Exercise — Rewrite the lines of the records below as a Markdown table with the columns "Row" and "Line", numbering each line in order and omitting blank lines.
======== Listed entries
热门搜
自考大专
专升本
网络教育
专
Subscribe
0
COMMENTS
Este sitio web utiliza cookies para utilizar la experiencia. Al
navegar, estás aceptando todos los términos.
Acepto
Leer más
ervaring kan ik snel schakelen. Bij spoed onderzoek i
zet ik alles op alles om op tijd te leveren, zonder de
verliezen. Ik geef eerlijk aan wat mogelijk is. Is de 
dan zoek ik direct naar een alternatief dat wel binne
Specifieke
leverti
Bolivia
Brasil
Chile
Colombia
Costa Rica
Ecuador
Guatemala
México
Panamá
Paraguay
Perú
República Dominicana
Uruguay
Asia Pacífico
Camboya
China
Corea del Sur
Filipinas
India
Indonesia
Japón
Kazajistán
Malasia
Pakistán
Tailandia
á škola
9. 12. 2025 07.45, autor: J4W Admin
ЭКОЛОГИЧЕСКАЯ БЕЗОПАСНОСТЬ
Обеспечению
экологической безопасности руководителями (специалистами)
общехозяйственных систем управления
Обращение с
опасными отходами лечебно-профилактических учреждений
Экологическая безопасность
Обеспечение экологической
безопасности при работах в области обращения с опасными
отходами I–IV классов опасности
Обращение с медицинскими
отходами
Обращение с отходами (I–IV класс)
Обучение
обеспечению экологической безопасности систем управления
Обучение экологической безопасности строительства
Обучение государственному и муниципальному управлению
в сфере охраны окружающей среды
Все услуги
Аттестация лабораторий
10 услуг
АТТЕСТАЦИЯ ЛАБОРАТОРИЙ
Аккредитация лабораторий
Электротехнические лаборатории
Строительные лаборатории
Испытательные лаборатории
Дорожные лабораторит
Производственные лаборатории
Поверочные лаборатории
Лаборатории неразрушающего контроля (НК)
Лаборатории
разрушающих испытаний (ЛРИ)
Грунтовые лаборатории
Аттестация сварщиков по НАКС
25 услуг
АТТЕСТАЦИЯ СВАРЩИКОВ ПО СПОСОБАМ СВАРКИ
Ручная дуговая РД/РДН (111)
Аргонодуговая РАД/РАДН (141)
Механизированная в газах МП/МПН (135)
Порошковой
================
Solution to the exercise —
| Row | Line |
|---|---|
| 1 | 热门搜 |
| 2 | 自考大专 |
| 3 | 专升本 |
| 4 | 网络教育 |
| 5 | 专 |
| 6 | Subscribe |
| 7 | 0 |
| 8 | COMMENTS |
| 9 | Este sitio web utiliza cookies para utilizar la experiencia. Al |
| 10 | navegar, estás aceptando todos los términos. |
| 11 | Acepto |
| 12 | Leer más |
| 13 | ervaring kan ik snel schakelen. Bij spoed onderzoek i |
| 14 | zet ik alles op alles om op tijd te leveren, zonder de |
| 15 | verliezen. Ik geef eerlijk aan wat mogelijk is. Is de  |
| 16 | dan zoek ik direct naar een alternatief dat wel binne |
| 17 | Specifieke |
| 18 | leverti |
| 19 | Bolivia |
| 20 | Brasil |
| 21 | Chile |
| 22 | Colombia |
| 23 | Costa Rica |
| 24 | Ecuador |
| 25 | Guatemala |
| 26 | México |
| 27 | Panamá |
| 28 | Paraguay |
| 29 | Perú |
| 30 | República Dominicana |
| 31 | Uruguay |
| 32 | Asia Pacífico |
| 33 | Camboya |
| 34 | China |
| 35 | Corea del Sur |
| 36 | Filipinas |
| 37 | India |
| 38 | Indonesia |
| 39 | Japón |
| 40 | Kazajistán |
| 41 | Malasia |
| 42 | Pakistán |
| 43 | Tailandia |
| 44 | á škola |
| 45 | 9. 12. 2025 07.45, autor: J4W Admin |
| 46 | ЭКОЛОГИЧЕСКАЯ БЕЗОПАСНОСТЬ |
| 47 | Обеспечению |
| 48 | экологической безопасности руководителями (специалистами) |
| 49 | общехозяйственных систем управления |
| 50 | Обращение с |
| 51 | опасными отходами лечебно-профилактических учреждений |
| 52 | Экологическая безопасность |
| 53 | Обеспечение экологической |
| 54 | безопасности при работах в области обращения с опасными |
| 55 | отходами I–IV классов опасности |
| 56 | Обращение с медицинскими |
| 57 | отходами |
| 58 | Обращение с отходами (I–IV класс) |
| 59 | Обучение |
| 60 | обеспечению экологической безопасности систем управления |
| 61 | Обучение экологической безопасности строительства |
| 62 | Обучение государственному и муниципальному управлению |
| 63 | в сфере охраны окружающей среды |
| 64 | Все услуги |
| 65 | Аттестация лабораторий |
| 66 | 10 услуг |
| 67 | АТТЕСТАЦИЯ ЛАБОРАТОРИЙ |
| 68 | Аккредитация лабораторий |
| 69 | Электротехнические лаборатории |
| 70 | Строительные лаборатории |
| 71 | Испытательные лаборатории |
| 72 | Дорожные лабораторит |
| 73 | Производственные лаборатории |
| 74 | Поверочные лаборатории |
| 75 | Лаборатории неразрушающего контроля (НК) |
| 76 | Лаборатории |
| 77 | разрушающих испытаний (ЛРИ) |
| 78 | Грунтовые лаборатории |
| 79 | Аттестация сварщиков по НАКС |
| 80 | 25 услуг |
| 81 | АТТЕСТАЦИЯ СВАРЩИКОВ ПО СПОСОБАМ СВАРКИ |
| 82 | Ручная дуговая РД/РДН (111) |
| 83 | Аргонодуговая РАД/РАДН (141) |
| 84 | Механизированная в газах МП/МПН (135) |
| 85 | Порошковой |